The Supreme Court mentioned the word ‘secular’ as many as 24 times in its recent 1045-page lengthy Ayodhya verdict, as one news report pointed out. Does it not show the value of the term for the Indian psyche? The ruling said that “tolerance and mutual co-existence nourish the secular commitment to our great country and its people.” If we reasonably go through the Preamble to the Constitution, it becomes crystal clear that India is a secular nation. The word secular is mentioned twice in the country’s Constitution, and this term was included in the basic law by the Parliament in the year 1976.

Ironically though, Pandit Nehru and BR Ambedkar were initially were not in favour of the inclusion of the word in the Preamble. It was Prof KT Shah who demanded that the term secular should be included in the preamble. He said in the Constituent Assembly in 1948 that “I beg to move that in Clause (1) of Article (1) of the Constitution after the words ‘ shall be a’ the words secular, federalist and socialist be included.”

The amended article or clause shall read as follows: India shall be a Secular, Federalist, Socialist, Union of States,” he stated. His notion was of intense value but it probably could not have impressed the members at that time. It later made an entrance after three decades when the Indira Gandhi-led government included it in the document as part of the Constitution’ 42nd amendment.

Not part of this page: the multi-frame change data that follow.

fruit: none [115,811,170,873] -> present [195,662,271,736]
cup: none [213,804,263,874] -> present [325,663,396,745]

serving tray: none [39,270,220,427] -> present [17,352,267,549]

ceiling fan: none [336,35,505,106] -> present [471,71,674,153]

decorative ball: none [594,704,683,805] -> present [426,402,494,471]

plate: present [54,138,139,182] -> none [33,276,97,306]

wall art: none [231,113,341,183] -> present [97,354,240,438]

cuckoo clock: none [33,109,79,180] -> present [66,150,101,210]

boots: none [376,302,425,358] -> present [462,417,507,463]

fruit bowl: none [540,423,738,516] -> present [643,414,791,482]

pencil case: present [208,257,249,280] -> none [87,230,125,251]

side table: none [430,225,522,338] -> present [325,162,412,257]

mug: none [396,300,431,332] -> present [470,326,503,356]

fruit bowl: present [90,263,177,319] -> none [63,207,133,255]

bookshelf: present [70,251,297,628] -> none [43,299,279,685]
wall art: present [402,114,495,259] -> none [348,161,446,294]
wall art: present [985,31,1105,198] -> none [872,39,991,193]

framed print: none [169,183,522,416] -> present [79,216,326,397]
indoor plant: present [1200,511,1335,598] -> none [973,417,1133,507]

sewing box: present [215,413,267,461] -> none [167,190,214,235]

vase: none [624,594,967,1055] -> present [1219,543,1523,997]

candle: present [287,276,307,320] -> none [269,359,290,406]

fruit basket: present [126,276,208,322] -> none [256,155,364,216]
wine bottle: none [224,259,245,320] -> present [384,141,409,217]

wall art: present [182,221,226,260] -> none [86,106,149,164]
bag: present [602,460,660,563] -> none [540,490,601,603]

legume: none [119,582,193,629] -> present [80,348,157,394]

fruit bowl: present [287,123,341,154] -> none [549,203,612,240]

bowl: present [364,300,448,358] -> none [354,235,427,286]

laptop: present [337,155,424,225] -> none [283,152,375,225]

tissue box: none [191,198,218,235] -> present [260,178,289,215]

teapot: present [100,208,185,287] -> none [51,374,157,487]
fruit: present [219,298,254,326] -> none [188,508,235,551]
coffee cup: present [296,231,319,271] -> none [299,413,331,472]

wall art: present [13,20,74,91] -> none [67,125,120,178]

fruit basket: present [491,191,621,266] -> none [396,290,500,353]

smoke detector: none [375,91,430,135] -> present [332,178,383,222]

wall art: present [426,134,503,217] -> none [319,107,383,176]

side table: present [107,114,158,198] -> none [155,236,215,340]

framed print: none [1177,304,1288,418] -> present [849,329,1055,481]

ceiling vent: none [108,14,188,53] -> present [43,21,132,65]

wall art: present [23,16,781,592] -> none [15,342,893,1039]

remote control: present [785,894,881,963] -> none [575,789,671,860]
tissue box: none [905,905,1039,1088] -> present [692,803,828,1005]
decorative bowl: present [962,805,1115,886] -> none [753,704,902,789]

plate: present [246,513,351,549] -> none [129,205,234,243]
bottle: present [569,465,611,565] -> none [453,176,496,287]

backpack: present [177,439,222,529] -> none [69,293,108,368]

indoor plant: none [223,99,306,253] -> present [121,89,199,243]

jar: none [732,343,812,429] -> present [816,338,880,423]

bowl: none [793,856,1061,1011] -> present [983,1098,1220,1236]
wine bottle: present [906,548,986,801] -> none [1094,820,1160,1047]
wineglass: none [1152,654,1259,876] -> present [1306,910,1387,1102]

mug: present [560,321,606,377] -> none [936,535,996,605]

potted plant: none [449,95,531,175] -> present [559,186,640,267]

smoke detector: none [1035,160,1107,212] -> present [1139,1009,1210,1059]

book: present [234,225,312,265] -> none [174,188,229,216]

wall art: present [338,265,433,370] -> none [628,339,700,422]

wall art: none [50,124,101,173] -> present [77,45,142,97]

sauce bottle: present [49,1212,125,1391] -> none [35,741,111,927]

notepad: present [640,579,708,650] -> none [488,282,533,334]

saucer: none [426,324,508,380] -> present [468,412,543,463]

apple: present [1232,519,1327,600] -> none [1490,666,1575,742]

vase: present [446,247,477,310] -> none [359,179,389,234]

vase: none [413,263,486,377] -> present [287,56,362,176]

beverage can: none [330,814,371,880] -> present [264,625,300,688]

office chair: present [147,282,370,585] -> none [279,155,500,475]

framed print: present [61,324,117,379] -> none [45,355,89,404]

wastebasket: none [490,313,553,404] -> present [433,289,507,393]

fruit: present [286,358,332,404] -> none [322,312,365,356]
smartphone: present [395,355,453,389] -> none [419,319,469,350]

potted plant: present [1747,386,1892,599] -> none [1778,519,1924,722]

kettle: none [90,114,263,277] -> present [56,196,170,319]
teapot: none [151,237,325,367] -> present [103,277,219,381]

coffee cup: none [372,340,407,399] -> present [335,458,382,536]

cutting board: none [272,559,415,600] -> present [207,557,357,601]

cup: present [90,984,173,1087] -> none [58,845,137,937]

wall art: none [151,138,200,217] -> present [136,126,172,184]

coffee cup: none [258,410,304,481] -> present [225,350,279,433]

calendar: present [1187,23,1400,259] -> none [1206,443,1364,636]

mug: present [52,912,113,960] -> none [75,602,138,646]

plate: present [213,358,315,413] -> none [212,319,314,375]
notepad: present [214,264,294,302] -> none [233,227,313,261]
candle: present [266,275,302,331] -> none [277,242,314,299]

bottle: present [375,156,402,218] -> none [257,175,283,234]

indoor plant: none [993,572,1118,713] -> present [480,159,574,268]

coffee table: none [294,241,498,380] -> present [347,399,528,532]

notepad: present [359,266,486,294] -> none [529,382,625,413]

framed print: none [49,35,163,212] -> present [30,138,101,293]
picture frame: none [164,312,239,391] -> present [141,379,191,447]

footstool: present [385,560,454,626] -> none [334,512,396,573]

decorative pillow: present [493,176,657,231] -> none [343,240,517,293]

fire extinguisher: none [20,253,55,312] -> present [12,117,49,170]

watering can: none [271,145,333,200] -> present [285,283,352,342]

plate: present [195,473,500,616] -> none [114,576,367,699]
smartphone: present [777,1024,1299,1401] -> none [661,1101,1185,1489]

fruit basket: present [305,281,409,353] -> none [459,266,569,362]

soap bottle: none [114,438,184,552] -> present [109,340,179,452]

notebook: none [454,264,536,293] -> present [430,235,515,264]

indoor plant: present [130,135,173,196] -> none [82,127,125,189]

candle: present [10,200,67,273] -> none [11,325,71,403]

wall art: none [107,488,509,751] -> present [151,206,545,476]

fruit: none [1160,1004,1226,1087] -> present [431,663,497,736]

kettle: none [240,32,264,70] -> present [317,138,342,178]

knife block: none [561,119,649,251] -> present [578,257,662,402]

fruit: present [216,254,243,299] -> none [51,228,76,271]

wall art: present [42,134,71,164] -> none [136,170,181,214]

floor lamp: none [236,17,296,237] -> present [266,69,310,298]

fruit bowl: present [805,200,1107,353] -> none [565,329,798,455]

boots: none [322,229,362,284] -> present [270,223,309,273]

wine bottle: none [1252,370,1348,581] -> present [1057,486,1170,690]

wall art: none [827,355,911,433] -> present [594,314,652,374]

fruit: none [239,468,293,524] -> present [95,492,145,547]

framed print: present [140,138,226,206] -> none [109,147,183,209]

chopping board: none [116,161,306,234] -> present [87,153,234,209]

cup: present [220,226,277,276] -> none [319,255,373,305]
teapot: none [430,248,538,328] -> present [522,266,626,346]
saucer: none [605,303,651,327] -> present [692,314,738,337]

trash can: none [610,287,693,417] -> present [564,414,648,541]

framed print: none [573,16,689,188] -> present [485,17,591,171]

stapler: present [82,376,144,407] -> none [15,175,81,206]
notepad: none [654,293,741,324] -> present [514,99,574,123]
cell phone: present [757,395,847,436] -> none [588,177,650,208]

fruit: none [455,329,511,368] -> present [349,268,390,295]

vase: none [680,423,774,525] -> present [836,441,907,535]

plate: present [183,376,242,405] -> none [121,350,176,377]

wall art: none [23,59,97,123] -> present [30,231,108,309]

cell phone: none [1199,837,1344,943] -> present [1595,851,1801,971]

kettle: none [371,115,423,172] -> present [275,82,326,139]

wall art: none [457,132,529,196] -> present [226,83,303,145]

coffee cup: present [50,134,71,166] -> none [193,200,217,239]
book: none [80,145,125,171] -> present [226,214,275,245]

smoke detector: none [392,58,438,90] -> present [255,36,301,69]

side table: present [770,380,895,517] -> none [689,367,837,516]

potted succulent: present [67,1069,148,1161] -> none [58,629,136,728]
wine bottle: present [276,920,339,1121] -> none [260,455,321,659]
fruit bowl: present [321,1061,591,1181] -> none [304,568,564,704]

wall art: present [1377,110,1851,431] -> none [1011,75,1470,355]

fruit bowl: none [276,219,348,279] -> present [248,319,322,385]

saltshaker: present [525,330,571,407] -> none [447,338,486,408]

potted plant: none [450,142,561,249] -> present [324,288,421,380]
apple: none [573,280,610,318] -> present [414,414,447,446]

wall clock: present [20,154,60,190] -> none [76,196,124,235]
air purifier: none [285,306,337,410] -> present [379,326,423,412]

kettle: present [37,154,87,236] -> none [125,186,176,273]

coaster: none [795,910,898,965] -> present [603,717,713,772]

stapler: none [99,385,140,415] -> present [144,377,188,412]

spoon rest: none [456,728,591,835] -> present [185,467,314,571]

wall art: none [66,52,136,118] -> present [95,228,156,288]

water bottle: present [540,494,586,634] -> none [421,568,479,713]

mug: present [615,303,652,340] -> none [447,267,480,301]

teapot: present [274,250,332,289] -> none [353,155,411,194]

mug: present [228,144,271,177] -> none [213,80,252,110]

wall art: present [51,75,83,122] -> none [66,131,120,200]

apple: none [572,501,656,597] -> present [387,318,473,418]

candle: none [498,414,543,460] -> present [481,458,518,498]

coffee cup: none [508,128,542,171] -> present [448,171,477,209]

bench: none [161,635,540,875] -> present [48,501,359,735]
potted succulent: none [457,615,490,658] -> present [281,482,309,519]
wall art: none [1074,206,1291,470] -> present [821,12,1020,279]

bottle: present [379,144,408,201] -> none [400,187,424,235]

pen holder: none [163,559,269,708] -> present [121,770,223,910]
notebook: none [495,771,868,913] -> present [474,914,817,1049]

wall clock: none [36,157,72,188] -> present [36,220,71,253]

This principle of overlap rather than separation of religion and state in India was further recognised in a series of constitutional amendments starting with Article 290 in 1956 to the addition of the word secular to the Preamble in the year 1975. The secular approach still gets the appreciation and acceptance, and we sometimes call it ‘Ganga-Jamuni Tehzeeb. Is it not appropriate for the present time?